[[ Task data, beginning ]]
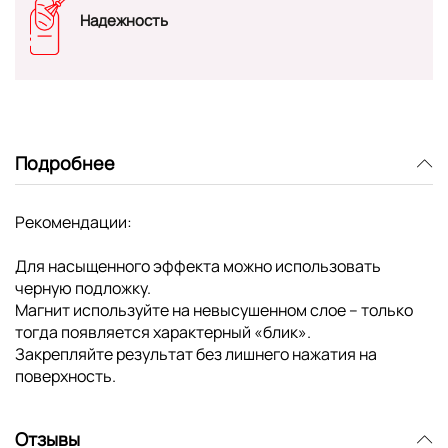
Надежность
Подробнее
Рекомендации:
Для насыщенного эффекта можно использовать
черную подложку.
Магнит используйте на невысушенном слое – только
тогда появляется характерный «блик».
Закрепляйте результат без лишнего нажатия на
поверхность.
Отзывы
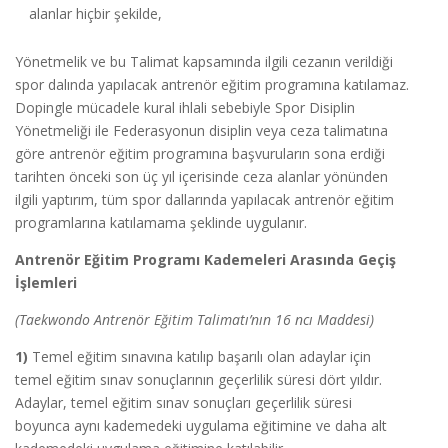
alanlar hiçbir şekilde,
Yönetmelik ve bu Talimat kapsamında ilgili cezanın verildiği
spor dalında yapılacak antrenör eğitim programına katılamaz.
Dopingle mücadele kural ihlali sebebiyle Spor Disiplin
Yönetmeliği ile Federasyonun disiplin veya ceza talimatına
göre antrenör eğitim programına başvuruların sona erdiği
tarihten önceki son üç yıl içerisinde ceza alanlar yönünden
ilgili yaptırım, tüm spor dallarında yapılacak antrenör eğitim
programlarına katılamama şeklinde uygulanır.
Antrenör Eğitim Programı Kademeleri Arasında Geçiş
İşlemleri
(Taekwondo Antrenör Eğitim Talimatı’nın 16 ncı Maddesi)
1)
Temel eğitim sınavına katılıp başarılı olan adaylar için
temel eğitim sınav sonuçlarının geçerlilik süresi dört yıldır.
Adaylar, temel eğitim sınav sonuçları geçerlilik süresi
boyunca aynı kademedeki uygulama eğitimine ve daha alt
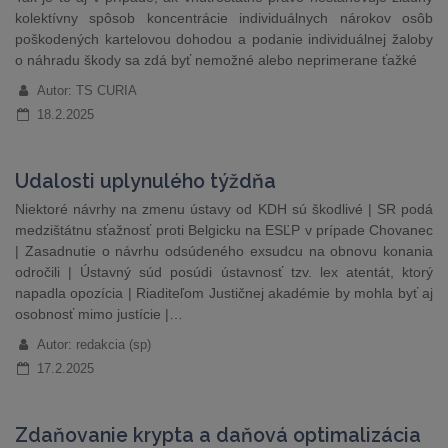
kolektívny spôsob koncentrácie individuálnych nárokov osôb
poškodených kartelovou dohodou a podanie individuálnej žaloby
o náhradu škody sa zdá byť nemožné alebo neprimerane ťažké
Autor: TS CURIA
18.2.2025
Udalosti uplynulého týždňa
Niektoré návrhy na zmenu ústavy od KDH sú škodlivé | SR podá
medzištátnu sťažnosť proti Belgicku na ESĽP v prípade Chovanec
| Zasadnutie o návrhu odsúdeného exsudcu na obnovu konania
odročili | Ústavný súd posúdi ústavnosť tzv. lex atentát, ktorý
napadla opozícia | Riaditeľom Justičnej akadémie by mohla byť aj
osobnosť mimo justície |…
Autor: redakcia (sp)
17.2.2025
Zdaňovanie krypta a daňová optimalizácia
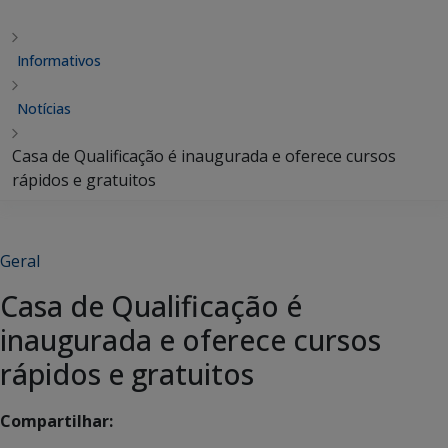
Informativos
Notícias
Casa de Qualificação é inaugurada e oferece cursos
rápidos e gratuitos
Geral
Casa de Qualificação é
inaugurada e oferece cursos
rápidos e gratuitos
Compartilhar:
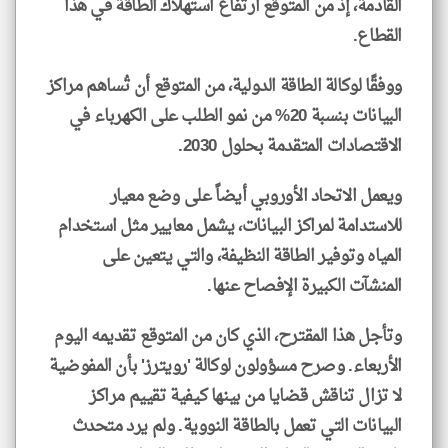
القادمة، إذ من المتوقع ارتفاع استهلاك الطاقة في هذا
القطاع.
ووفقًا لوكالة الطاقة الدولية، من المتوقع أن تُساهم مراكز
البيانات بنسبة 20% من نمو الطلب على الكهرباء في
الاقتصادات المتقدمة بحلول 2030.
ويعمل الاتحاد الأوروبي أيضاً على وضع معيار
للاستدامة لمراكز البيانات، يشمل معايير مثل استخدام
المياه وتوفير الطاقة النظيفة، والتي يتعين على
المنشآت الكبيرة الإفصاح عنها.
وتأجل هذا المقترح، الذي كان من المتوقع تقديمه اليوم
الأربعاء. وصرح مسؤولون لوكالة 'رويترز' بأن المفوضية
لا تزال تناقش قضايا من بينها كيفية تقييم مراكز
البيانات التي تعمل بالطاقة النووية. ولم يرد متحدث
[[ Task data, end ]]
- [Exercise requirements]:
Read the data above and pull out each line that holds the string "المتوقع".

- [Answer]:
القادمة، إذ من المتوقع ارتفاع استهلاك الطاقة في هذا
ووفقًا لوكالة الطاقة الدولية، من المتوقع أن تُساهم مراكز
وتأجل هذا المقترح، الذي كان من المتوقع تقديمه اليوم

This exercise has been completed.